“There’s no growing and sharing in comedy,” Essman said. “And there shouldn’t be. The comedy is that you keep making the same mistake over and over again.”
She wasn’t a series regular until about the eighth season, but the show changed her life, giving her more visibility as a performer, and a financial bedrock. “I look around my house and I say, ‘this is the house that Larry built,’” she said.
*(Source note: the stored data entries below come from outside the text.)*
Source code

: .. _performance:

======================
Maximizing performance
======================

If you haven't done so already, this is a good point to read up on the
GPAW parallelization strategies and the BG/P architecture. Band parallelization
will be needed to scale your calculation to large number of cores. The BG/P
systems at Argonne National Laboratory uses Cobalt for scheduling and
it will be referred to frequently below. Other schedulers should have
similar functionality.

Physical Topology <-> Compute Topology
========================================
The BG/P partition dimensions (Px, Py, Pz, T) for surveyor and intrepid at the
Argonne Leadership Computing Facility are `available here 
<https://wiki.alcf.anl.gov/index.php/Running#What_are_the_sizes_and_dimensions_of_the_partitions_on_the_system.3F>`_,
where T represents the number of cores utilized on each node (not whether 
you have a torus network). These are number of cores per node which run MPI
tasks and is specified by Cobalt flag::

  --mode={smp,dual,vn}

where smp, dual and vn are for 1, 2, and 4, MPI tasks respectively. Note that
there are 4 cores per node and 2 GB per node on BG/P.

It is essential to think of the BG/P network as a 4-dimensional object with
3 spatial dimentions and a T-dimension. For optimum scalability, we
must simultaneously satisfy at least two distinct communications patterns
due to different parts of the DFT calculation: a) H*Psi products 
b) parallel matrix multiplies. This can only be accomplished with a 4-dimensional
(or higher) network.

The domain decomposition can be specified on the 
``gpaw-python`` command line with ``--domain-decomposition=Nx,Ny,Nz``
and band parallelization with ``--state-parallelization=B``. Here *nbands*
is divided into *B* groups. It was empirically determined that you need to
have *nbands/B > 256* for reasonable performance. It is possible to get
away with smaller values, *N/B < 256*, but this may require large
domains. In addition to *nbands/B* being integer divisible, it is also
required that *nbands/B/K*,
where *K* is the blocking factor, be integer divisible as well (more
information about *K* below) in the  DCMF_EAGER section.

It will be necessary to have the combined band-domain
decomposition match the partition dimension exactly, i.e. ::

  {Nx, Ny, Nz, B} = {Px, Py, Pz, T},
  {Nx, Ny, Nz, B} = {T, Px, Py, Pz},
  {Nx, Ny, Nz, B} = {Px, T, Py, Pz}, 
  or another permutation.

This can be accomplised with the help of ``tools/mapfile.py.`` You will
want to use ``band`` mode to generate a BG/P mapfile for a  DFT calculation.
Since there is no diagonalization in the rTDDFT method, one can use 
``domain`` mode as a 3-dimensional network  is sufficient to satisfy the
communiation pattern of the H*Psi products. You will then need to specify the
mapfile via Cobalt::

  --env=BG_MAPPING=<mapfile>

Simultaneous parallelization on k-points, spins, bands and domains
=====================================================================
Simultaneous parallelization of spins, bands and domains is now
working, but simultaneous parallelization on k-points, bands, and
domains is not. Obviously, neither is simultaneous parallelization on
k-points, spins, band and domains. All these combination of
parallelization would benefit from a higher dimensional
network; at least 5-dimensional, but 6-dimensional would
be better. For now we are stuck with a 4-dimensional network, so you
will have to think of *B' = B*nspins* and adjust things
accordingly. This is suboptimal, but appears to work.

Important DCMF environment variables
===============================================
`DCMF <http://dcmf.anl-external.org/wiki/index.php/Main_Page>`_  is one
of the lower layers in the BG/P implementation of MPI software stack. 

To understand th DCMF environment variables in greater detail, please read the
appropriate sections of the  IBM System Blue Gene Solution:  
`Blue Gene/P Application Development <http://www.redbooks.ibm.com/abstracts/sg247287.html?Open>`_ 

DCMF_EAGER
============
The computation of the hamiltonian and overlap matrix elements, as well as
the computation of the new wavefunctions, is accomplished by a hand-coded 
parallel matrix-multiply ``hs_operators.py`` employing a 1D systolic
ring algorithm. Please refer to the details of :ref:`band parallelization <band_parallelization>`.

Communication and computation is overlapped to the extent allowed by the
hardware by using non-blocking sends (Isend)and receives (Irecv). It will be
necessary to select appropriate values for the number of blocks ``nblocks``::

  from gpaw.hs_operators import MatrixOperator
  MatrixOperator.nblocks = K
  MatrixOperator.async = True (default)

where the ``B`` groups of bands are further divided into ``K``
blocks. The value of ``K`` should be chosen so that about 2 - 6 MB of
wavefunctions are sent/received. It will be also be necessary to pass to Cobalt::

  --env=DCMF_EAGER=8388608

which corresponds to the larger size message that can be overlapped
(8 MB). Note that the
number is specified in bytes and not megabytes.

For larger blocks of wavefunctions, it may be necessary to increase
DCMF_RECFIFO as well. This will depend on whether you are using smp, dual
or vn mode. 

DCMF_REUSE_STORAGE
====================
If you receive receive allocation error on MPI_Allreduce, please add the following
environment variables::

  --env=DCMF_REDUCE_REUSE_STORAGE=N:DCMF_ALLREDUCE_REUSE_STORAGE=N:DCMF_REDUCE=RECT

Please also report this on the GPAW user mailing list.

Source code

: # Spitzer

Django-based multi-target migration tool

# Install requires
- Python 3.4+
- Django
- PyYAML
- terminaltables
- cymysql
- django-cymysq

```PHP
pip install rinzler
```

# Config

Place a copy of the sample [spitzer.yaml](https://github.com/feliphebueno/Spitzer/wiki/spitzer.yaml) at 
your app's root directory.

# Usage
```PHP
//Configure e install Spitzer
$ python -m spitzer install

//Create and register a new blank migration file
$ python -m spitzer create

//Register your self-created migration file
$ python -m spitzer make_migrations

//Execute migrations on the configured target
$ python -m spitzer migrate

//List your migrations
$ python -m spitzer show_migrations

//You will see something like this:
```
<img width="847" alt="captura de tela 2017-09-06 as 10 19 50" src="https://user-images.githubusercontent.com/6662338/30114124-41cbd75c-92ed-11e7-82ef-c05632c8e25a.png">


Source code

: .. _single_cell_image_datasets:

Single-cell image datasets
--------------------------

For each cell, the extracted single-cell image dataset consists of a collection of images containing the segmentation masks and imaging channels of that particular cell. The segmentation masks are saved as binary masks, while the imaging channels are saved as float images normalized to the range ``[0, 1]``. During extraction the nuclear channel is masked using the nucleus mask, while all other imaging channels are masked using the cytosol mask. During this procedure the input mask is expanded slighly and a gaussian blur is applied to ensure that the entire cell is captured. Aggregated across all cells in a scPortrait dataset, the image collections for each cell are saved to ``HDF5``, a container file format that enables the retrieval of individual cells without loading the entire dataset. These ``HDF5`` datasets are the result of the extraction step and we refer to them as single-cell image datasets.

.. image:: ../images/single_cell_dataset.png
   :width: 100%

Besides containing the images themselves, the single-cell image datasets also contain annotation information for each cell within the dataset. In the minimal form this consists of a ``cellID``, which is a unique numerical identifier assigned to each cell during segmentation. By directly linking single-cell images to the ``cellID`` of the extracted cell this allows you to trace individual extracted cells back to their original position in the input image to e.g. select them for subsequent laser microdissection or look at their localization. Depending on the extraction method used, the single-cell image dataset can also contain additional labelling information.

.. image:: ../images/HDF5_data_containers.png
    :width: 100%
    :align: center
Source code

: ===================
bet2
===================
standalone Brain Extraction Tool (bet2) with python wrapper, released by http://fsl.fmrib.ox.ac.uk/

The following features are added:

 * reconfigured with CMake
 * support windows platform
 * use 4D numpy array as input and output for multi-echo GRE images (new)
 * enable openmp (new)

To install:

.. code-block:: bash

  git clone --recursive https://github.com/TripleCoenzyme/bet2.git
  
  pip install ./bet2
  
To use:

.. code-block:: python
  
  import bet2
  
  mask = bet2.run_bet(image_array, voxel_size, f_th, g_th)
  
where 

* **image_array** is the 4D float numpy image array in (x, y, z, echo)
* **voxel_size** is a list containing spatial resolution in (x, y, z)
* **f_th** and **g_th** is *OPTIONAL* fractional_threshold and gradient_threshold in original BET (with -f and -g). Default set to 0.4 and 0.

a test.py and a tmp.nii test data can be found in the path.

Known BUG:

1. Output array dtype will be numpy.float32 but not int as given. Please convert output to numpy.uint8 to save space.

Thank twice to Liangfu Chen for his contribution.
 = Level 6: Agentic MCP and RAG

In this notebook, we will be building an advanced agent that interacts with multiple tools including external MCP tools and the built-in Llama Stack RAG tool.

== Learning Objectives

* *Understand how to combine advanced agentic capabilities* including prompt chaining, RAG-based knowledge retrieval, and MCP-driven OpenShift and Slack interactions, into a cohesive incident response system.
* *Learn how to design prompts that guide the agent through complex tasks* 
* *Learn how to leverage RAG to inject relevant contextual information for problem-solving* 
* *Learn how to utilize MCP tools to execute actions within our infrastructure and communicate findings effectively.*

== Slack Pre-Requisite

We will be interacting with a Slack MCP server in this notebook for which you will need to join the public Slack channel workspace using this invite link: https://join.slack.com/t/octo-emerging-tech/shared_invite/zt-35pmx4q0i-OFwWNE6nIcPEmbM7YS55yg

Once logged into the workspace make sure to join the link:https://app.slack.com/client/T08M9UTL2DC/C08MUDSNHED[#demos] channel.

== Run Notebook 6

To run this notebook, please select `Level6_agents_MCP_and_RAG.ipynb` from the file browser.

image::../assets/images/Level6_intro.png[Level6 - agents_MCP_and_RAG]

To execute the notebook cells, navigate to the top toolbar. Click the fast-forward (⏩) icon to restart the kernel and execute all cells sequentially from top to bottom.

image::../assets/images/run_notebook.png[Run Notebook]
Though “Curb” shoots in Los Angeles, Essman has never lived there. She splits her time between a new two-bedroom apartment on the Upper West Side where she eventually hopes to retire, and a home upstate that her husband, a former contractor, fixed up — to the amazement of David, who is not, let’s say, a D.I.Y.-er. She married for the first time at age 53, and has four stepchildren, one grandchild, and a deaf, one-eyed Shih Tzu. “I call him Helen Keller,” she said. “He’s old. He’s cute. I’ll get another one.”
Everyone swears she is not much like her “Curb” character. “Not only is she is one of the sweetest people I’ve ever met in the business, she’s one of the smartest,” Lewis said. David added that, in their time working together, “She’s become one of my closest friends. Brilliant and profound when it comes to life issues.”
Essman has been besties with Joy Behar, the comedian, writer and TV host, for 40 years; both suffered from stage fright and still navigated the territorial, male-dominated stand-up scene of the ’80s and ’90s. They’ve had therapy and now help friends work out their issues in a psychodrama group that Behar runs, acting out the bad boss or the undermining sibling. “She’s great at it, like a duck to water,” Behar said.
Over lunch, where Essman was dressed tastefully in a fuchsia sweater, beaded necklace and jeans, she snapped at no one, asked thoughtful questions and cooed at a baby across the way.